Apple II Csa2 FAQs: 1Main-Start, Part 1/25

Post by rubyw.. » Fri, 11 Jul 2003 18:55:59

Archive-name: apple2/faq/part7
Posting-Frequency: monthly
Last-modified: 2003/7/1

The comp.sys.apple2 Usenet newsgroup Apple II FAQs originate from
the Ground Apple II archive, 1997-2003. Administrator: Steve Nelson

Csa2 FAQs-on-Ground ref: Csa2DSKETTE.txt  rev064 July 2003


 001- How many tracks can I use on a 5.25" diskette?
 002- Can I use high-density 3.5" and 5.25" diskettes on my A2?
 003- How can I tell DD from HD diskettes if they are not labeled?
 004- Some old 5.25" disks with splotches don't boot. What gives?
 005- How can I defragment a diskette and what is the speed gain?
 006- Why aren't my old diskettes recognized by GS/OS?
 007- Can I read Apple II diskettes on my PC?
 008- Where the heck can I buy double density 3.5" & 5.25" diskettes?
 009- Where can I find out about different floppy disk formats?
 010- How can I copy disks?
 011- How can I read Apple II 5.25" floppies on a Mac?
 012- Can I create standard 3.5" IIgs diskettes on a Mac?

From: Rubywand

001- How many tracks can I use on a 5.25" diskette? So far,
     I've heard 35, 36, and 40. What's the actual number?

     The standard number of tracks on a 5.25" diskette is set by DOS 3.3 and ProDOS at 35, numbered 0-34 ($00-$22 in hexadecimal).

     The original Disk ][ drive can usually handle 36 tracks with no problem. Newer 5.25" drives can handle 40 tracks.

     Various modified versions of DOS 3.3 allow using 36 tracks and a few allow using 40 tracks. These mods, especially the 36-track versions, were fairly popular before the advent of 3.5" diskettes when an extra track made a noticable difference in capacity. However, unless the extra capacity is vital for some specific application, it is best to stick with 35 tracks in order to retain full compatibility with disk utilities (such as Copy II Plus) and other wares.


002- Can I use high-density 3.5" and 5.25" diskettes on my Apple II?

+===+

EXERCISE. Rewrite the Apple II diskette FAQ from "The standard number" up to and including "my Apple II?", substituting "copy programs" for "disk utilities".

(Stored items from a collection)

+===+

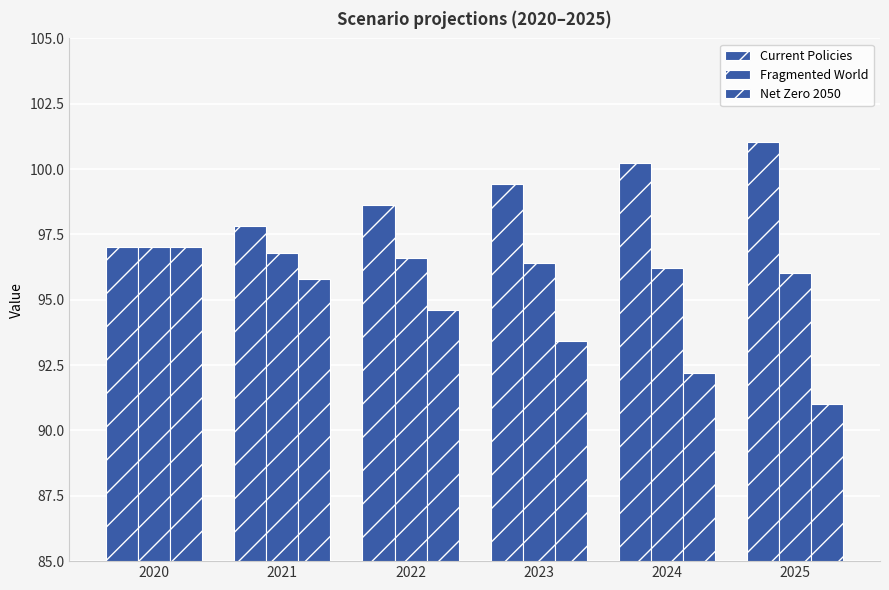

How many values in the Net Zero 2050 series are below 94?

3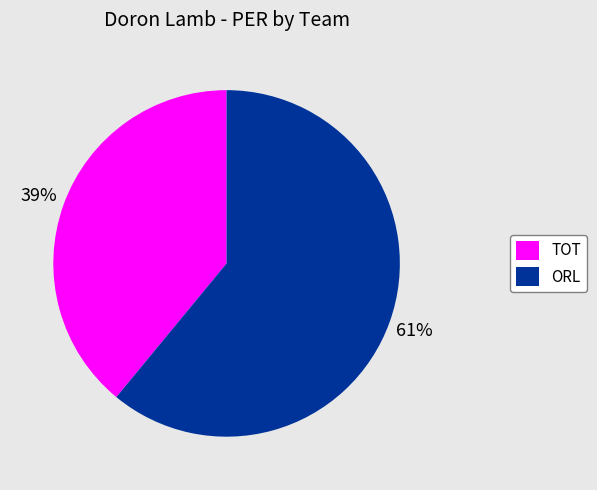

What percentage is the TOT slice, to the nearest percent?

39%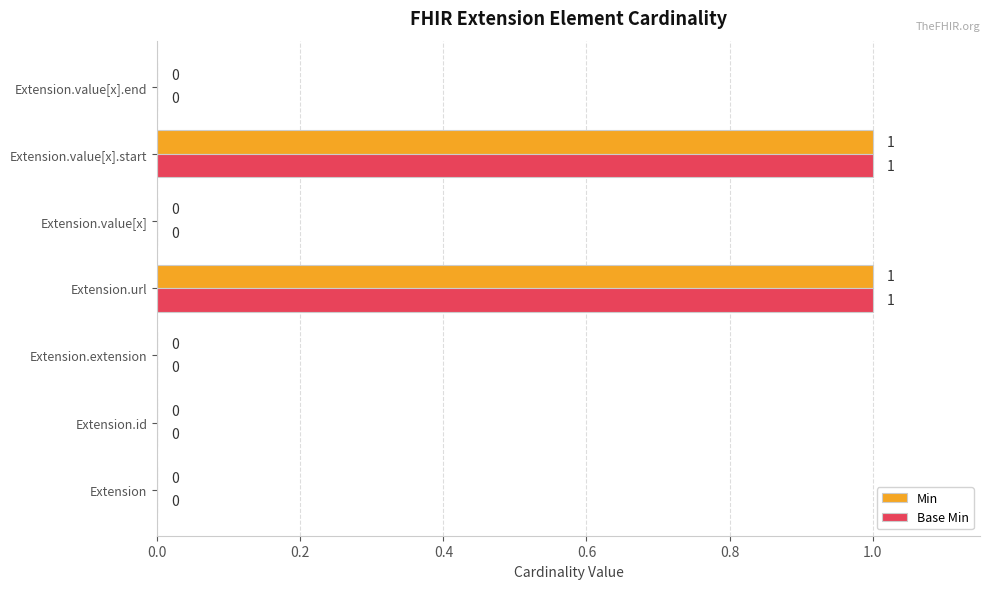

Is the value of Min at Extension.id greater than the value of Base Min at Extension.value[x].start?

No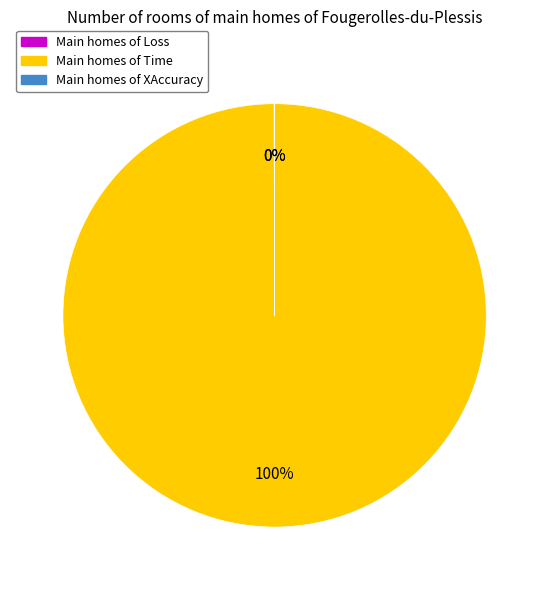

To the nearest percent, what is the average slice percentage?

33%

+===+

OUTPUT BELOW.
The standard number of tracks on a 5.25" diskette is set by DOS 3.3 and ProDOS at 35, numbered 0-34 ($00-$22 in hexadecimal).

     The original Disk ][ drive can usually handle 36 tracks with no problem. Newer 5.25" drives can handle 40 tracks.

     Various modified versions of DOS 3.3 allow using 36 tracks and a few allow using 40 tracks. These mods, especially the 36-track versions, were fairly popular before the advent of 3.5" diskettes when an extra track made a noticable difference in capacity. However, unless the extra capacity is vital for some specific application, it is best to stick with 35 tracks in order to retain full compatibility with copy programs (such as Copy II Plus) and other wares.


002- Can I use high-density 3.5" and 5.25" diskettes on my Apple II?